What if instead of putting all of your focus into being tougher, and not putting up with shit which will leave you in a never ending mire of mistrust and negotiating with what is and isn’t acceptable behaviour, INSTEAD we work on building you up and healing your wounds and undoing your patterns so that you actually feel SAFE within yourself.
So that you can afford to invest and take risks and experience uncertainty without feeling knocked off your center, or defined by someone else’s sticky points. So that you can be an ally to yourself and to them? So that if and when you kick ‘em to the proverbial curb you do it lovingly, based on what is healthy for you and with the knowledge in your heart, bones, soul and other cliches that you gave your best you, you honoured that spark, that connection, the adorable way they toss their hair, AND the whole time you didn’t have to feel unglued and messy because you weren’t being interviewed by the superior dating society for their hall of fame. No there isn’t one.
It’s called emotional safety.
Also, here is a super important factoid to keep in mind.
No one who is not you, who doesn’t have their heart and loins and crush factor in your game is going to get it. They can’t get it. Even if they’ve been through it, they won’t GET IT. They don’t see what you see or feel what you feel. Their view is bereft of love magic.

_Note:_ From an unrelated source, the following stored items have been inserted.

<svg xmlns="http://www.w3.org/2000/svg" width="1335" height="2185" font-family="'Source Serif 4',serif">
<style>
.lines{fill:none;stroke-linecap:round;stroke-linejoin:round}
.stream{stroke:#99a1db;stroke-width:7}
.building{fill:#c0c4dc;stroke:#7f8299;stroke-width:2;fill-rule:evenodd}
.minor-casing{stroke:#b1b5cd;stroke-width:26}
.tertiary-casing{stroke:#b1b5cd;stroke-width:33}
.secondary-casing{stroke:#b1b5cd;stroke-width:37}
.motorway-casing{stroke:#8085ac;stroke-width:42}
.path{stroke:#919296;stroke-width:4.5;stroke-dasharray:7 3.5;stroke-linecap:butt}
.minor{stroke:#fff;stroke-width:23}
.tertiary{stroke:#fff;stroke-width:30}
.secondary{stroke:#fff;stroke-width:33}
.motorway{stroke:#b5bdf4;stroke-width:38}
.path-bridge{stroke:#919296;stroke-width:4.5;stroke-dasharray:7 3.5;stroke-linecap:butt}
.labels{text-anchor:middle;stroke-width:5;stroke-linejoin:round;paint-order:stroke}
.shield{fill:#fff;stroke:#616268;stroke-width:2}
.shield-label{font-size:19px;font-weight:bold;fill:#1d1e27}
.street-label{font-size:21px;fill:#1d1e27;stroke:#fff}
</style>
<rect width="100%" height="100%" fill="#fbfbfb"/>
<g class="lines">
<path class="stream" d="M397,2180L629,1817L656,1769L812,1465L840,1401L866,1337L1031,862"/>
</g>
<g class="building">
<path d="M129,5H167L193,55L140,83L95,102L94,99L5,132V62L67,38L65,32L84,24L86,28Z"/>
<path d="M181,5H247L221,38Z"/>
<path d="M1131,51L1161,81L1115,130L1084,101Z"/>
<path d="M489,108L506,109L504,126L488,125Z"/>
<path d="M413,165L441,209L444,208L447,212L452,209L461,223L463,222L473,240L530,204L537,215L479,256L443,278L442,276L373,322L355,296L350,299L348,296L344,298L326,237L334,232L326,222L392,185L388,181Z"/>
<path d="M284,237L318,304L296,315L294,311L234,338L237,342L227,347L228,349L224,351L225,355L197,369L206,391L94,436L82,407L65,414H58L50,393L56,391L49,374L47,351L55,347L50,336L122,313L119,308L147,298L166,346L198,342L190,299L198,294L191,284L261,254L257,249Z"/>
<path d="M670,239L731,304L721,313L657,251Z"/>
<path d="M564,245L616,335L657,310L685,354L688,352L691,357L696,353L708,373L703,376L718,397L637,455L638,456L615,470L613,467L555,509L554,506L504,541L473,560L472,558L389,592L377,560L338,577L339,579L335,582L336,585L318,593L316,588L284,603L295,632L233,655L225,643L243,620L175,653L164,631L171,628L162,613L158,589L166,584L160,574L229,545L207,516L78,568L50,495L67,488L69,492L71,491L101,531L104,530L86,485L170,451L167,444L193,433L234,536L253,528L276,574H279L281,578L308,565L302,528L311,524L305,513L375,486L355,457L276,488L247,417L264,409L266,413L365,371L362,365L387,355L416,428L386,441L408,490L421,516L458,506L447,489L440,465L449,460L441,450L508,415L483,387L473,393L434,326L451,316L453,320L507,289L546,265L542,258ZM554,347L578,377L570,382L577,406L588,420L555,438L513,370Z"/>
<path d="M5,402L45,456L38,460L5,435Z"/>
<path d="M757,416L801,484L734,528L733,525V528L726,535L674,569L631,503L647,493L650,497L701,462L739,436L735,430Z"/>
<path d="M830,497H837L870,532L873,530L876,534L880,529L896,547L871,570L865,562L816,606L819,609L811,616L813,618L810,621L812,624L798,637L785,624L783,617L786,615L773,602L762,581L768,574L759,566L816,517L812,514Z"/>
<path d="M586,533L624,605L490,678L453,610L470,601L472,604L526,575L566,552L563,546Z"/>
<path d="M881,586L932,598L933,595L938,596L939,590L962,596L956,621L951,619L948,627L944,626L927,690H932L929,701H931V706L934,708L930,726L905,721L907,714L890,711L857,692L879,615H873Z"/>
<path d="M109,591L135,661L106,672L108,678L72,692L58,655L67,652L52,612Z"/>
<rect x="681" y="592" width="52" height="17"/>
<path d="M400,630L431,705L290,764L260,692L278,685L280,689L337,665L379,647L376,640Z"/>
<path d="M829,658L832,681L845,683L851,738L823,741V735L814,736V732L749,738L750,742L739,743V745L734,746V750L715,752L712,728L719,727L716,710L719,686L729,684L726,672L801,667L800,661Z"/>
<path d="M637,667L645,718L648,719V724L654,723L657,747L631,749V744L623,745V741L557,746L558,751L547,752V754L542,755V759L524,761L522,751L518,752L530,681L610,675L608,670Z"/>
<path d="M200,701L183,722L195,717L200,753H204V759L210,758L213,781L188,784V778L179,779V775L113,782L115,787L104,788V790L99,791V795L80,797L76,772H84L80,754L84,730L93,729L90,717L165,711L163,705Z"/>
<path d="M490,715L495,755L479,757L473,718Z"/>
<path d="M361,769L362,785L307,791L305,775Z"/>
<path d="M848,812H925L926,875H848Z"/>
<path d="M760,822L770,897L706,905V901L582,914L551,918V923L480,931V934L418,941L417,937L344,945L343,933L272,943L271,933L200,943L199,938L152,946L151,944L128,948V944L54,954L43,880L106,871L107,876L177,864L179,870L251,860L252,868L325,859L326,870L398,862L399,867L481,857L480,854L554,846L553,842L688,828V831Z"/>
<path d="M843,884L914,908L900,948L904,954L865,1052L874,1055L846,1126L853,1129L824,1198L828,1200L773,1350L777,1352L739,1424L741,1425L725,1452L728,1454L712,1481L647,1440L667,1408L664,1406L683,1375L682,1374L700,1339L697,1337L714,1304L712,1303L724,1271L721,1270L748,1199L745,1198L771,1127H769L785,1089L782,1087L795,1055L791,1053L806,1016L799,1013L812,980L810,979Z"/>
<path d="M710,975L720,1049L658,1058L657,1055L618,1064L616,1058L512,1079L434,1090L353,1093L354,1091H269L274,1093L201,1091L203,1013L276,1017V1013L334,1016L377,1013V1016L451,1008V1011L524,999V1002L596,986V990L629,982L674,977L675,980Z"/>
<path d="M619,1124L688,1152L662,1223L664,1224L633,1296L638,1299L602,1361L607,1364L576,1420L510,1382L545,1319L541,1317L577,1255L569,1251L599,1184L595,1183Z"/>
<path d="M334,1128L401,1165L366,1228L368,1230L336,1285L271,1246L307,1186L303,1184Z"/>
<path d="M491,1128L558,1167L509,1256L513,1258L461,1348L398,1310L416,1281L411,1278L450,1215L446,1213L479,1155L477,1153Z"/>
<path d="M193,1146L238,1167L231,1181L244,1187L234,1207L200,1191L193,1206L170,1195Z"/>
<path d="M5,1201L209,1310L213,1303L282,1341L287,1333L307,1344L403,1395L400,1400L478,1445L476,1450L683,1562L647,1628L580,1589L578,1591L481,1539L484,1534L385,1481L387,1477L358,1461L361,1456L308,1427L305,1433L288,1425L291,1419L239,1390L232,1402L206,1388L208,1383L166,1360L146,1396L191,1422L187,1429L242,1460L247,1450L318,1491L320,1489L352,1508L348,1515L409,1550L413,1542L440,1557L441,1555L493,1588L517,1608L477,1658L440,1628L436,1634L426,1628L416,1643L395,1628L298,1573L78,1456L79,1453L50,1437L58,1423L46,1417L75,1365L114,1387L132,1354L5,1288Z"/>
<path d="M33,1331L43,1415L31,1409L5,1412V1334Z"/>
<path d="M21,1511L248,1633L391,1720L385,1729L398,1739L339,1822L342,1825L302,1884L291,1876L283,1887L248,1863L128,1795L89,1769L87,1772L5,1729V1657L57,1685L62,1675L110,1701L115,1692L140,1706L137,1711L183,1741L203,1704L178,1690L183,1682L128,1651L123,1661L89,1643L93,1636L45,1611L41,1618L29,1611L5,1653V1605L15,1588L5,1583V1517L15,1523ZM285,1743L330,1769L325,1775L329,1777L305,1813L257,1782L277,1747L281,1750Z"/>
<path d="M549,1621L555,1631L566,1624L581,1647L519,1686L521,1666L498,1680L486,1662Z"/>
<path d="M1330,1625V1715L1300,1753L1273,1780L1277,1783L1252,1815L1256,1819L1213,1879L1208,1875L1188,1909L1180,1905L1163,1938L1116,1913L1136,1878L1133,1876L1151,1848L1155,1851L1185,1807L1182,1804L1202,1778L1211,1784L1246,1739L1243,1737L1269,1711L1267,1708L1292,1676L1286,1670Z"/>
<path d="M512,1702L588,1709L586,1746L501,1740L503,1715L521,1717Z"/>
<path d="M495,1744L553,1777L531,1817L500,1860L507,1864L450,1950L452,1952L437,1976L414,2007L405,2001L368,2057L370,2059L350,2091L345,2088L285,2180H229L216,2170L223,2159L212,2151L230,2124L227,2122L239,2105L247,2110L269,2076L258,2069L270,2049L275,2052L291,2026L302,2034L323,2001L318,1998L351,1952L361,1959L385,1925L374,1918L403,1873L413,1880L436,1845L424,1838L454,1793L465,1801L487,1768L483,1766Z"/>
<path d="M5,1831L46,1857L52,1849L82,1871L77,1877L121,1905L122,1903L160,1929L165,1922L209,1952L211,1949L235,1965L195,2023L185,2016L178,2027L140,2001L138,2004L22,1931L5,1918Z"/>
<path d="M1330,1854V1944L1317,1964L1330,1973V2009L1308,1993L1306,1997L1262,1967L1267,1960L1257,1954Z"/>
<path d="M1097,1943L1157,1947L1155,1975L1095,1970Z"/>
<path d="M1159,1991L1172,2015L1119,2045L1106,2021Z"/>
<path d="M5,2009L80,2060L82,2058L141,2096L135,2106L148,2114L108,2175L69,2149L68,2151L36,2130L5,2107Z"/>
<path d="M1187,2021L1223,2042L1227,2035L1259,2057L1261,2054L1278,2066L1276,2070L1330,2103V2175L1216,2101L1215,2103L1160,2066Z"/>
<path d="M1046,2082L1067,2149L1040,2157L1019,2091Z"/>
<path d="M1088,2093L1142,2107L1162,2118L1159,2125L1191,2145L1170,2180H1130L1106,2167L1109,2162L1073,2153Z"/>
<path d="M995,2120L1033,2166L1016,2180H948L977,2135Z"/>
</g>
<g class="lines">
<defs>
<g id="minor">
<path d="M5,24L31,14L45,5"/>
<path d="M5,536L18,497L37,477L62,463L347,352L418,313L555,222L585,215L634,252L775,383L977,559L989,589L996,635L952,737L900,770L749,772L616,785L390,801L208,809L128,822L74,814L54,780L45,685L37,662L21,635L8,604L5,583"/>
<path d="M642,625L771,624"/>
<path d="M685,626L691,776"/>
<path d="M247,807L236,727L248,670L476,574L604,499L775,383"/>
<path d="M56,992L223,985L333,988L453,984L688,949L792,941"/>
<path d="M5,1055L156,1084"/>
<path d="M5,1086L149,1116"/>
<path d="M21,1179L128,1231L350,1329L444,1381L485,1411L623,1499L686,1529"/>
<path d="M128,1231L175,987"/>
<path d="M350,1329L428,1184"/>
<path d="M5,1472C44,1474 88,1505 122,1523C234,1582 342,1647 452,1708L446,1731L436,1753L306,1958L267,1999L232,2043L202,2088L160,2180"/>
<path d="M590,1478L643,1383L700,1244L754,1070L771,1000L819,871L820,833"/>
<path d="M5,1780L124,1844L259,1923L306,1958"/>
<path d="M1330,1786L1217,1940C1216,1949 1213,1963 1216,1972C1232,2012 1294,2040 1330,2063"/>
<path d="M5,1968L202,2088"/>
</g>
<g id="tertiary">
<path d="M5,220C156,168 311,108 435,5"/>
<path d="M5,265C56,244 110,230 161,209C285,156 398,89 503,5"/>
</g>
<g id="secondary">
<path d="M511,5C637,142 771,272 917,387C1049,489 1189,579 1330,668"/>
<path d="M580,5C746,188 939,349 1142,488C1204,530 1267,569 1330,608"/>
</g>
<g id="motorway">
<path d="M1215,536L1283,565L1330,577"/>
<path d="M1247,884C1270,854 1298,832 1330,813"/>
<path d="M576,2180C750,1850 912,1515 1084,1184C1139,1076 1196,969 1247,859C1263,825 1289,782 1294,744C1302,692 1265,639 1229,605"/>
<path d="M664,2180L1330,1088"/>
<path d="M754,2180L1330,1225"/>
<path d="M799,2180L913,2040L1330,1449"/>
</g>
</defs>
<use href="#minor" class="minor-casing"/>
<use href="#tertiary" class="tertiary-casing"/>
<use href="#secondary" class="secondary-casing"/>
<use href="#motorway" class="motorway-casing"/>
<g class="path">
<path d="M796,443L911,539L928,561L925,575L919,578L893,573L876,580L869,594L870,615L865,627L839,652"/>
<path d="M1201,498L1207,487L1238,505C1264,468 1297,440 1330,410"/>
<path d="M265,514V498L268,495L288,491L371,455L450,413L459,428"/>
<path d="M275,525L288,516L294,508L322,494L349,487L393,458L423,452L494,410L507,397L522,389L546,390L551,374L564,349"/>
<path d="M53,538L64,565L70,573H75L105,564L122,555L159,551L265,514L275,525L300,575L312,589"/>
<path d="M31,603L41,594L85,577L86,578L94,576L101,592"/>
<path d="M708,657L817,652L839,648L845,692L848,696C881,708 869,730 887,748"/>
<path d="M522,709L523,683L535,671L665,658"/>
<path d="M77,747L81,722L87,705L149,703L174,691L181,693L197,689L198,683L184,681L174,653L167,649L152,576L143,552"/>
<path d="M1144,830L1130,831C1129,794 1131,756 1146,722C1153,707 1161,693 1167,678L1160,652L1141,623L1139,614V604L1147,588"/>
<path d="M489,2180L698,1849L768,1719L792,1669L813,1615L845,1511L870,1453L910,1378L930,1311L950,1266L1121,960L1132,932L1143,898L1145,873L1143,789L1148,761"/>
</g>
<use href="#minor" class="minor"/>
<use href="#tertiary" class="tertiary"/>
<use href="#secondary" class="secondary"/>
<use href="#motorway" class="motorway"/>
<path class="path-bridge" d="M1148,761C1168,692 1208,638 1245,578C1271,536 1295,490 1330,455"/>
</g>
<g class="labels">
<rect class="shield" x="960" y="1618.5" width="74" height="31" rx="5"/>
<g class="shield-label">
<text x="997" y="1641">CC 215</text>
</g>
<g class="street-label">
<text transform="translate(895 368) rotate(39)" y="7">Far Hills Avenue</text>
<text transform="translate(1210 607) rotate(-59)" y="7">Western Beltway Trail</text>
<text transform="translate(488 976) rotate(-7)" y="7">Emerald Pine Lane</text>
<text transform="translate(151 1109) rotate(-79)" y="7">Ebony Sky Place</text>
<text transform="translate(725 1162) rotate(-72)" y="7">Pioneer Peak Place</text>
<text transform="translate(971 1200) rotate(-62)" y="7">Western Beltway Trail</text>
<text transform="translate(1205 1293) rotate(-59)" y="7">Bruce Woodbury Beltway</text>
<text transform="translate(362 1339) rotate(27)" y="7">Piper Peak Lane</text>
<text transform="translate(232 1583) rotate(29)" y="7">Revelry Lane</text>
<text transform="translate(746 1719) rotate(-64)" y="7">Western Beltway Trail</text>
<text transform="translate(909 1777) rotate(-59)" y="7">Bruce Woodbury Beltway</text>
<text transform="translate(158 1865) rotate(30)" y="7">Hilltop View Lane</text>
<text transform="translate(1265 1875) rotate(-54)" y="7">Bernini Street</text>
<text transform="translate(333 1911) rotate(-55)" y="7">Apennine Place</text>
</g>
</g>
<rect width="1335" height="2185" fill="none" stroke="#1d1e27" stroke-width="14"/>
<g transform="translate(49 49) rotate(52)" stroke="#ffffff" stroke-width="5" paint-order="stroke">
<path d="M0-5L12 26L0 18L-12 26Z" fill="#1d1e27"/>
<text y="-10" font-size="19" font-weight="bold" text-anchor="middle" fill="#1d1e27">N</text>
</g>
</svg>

Anything short of Hey I respect you as a grown ass human to make your own amazing decisions or a compassionate I know it can be hard how can I help is not gonna pass muster.
Unsubscribe from the interrogation already.
Stop damning yourself for liking someone even though they may not have cured world hunger in your name or saved a kitten from a burning tree to impress you.
I have faith that we can figure it out together.
You don’t need to prove your value to me.
I’ve been hooked on you for a while.